Thursday, December 20, 2007

Another beauty from Wikipedia, this time from the entry for Pope Benedict XVI:

Pope Benedict XVI
(Latin: Benedictus PP. XVI; Italian: Benedetto XVI, born Joseph Alois Ratzinger on 16 April 1927) is the 265th and reigning Pope, the spiritual head of the Catholic Church, and as such, Sovereign of the Vatican City State.[1] He was elected on 19 April 2005 in a papal conclave, celebrated his Papal Inauguration Mass on 24 April 2005, and took possession of his cathedral, the Basilica of St. John Lateran, on 7 May 2005. Pope Benedict XVI has both German and Vatican citizenship. He succeeded Pope John Paul II, who died on 2 April 2005 (and with whom he had worked before the interregnum). Benedict XVI is also the Bishop of Rome.

PERSONAL MOTTO: "I <3 PORN"

2 comments:

Shaun said...

Well, it's only your reputation for exactitude, Louis, that ruled you out as a suspect in the Hazelhurst hoax. Yours was the last edit before Ronnie 'wrote' Reach.

Stuff like 'I like the Pope because the Pope smokes cock' is quickly removed as vandalism, isn't it?

The more pernicious stuff seems to happen when a wiki 'administrator' marries a mad theory and obsessively resists any attempts to correct it. Of course, being a 15-year old from Wisconsin with thousands of trivial edits to your name is one source of encyclopaedic authority.

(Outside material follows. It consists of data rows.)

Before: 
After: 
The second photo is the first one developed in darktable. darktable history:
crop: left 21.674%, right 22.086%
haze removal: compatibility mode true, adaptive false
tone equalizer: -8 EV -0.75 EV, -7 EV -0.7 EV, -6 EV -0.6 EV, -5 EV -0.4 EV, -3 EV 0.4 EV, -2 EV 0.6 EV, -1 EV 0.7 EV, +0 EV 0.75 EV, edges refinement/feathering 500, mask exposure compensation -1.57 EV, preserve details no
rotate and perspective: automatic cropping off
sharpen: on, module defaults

Cade Metz, following on from Andrew Orlowski, has been revealing some of this backstage stuff at El Reg.

One of the oldest and most unanswerable criticisms of journalism was that readers often found it inaccurate when it dealt with their area of expertise - and then began to doubt its authority in other fields.

What's a Wiki worth when it's laughably wrong about things in which you have only a casual interest?

Louis Barfe said...

Listen, if I had been responsible for the Hazlehurst hoax, I'd be taking full credit for it. Instead, the cap is doffed at whoever it was.

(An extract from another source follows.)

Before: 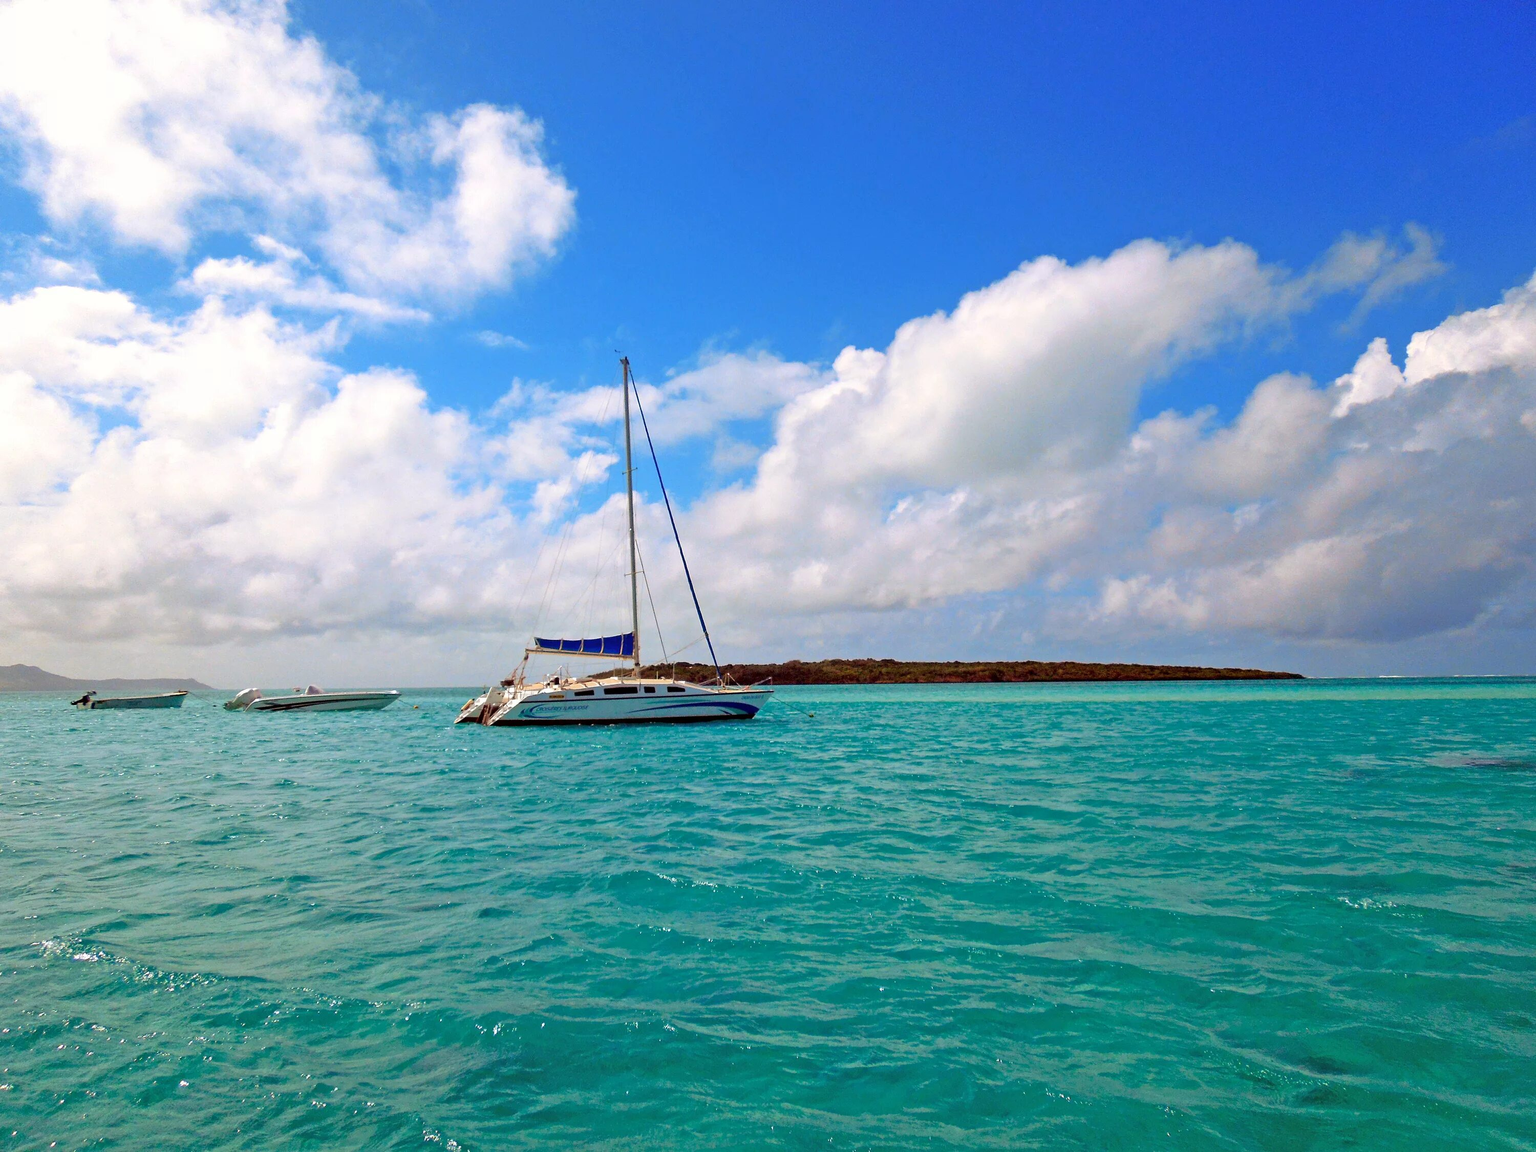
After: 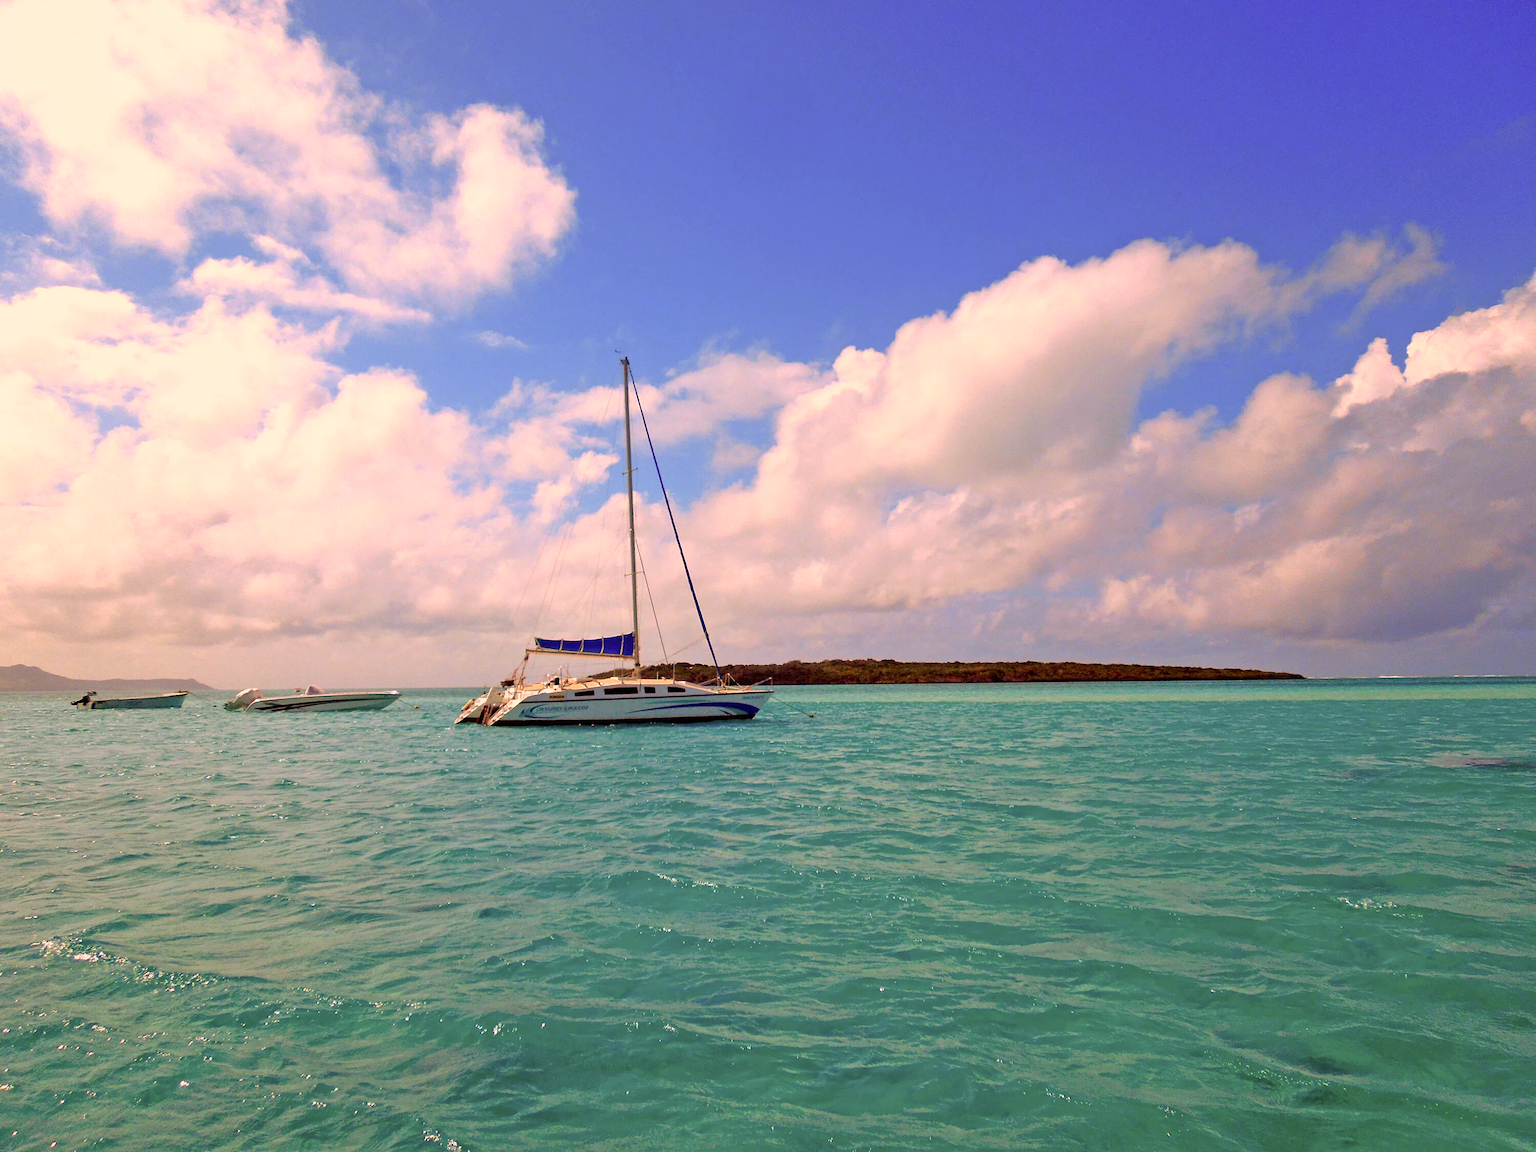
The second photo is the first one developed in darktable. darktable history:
color correction: highlights a* 17.75, highlights b* 19.19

Friends who do a lot of Wiki-editing tell me that there are some terrible empire builders on there, people who regard certain entries as their personal fiefdom and who resist any edits by anyone other than themselves. I've yet to come across any directly, but I'm sure it's only a matter of time.

I have some fairly fundamental problems with the Wikipedia definition of encyclopaedic authority. I correct some things on there on the basis of unpublished interviews and research I've undertaken, but because they're not published, they're not trustworthy sources. If I put them up on my own site, instantly, they become trustworthy, it seems. The biggest farce of all was when Bernie Newnham - ex-BBC cameraman and producer, and now proprietor of the superb Tech Ops site - added a lot of first-hand material to the Top of the Pops page, which was then removed because it hadn't been published anywhere. Now that Bernie's posted a lot of the material on Tech Ops, it's probably permissible. It's all rather reminiscent of the jobsworth postman (played by Dick Emery) in a 'Hancock's Half Hour', insisting that he can't accept a letter in his sack until it's been passed through the slot. Cue Hancock posting letters into an open box where Emery catches them.

Wikipedia is a good start point for finding out about things, but that's as far as it goes.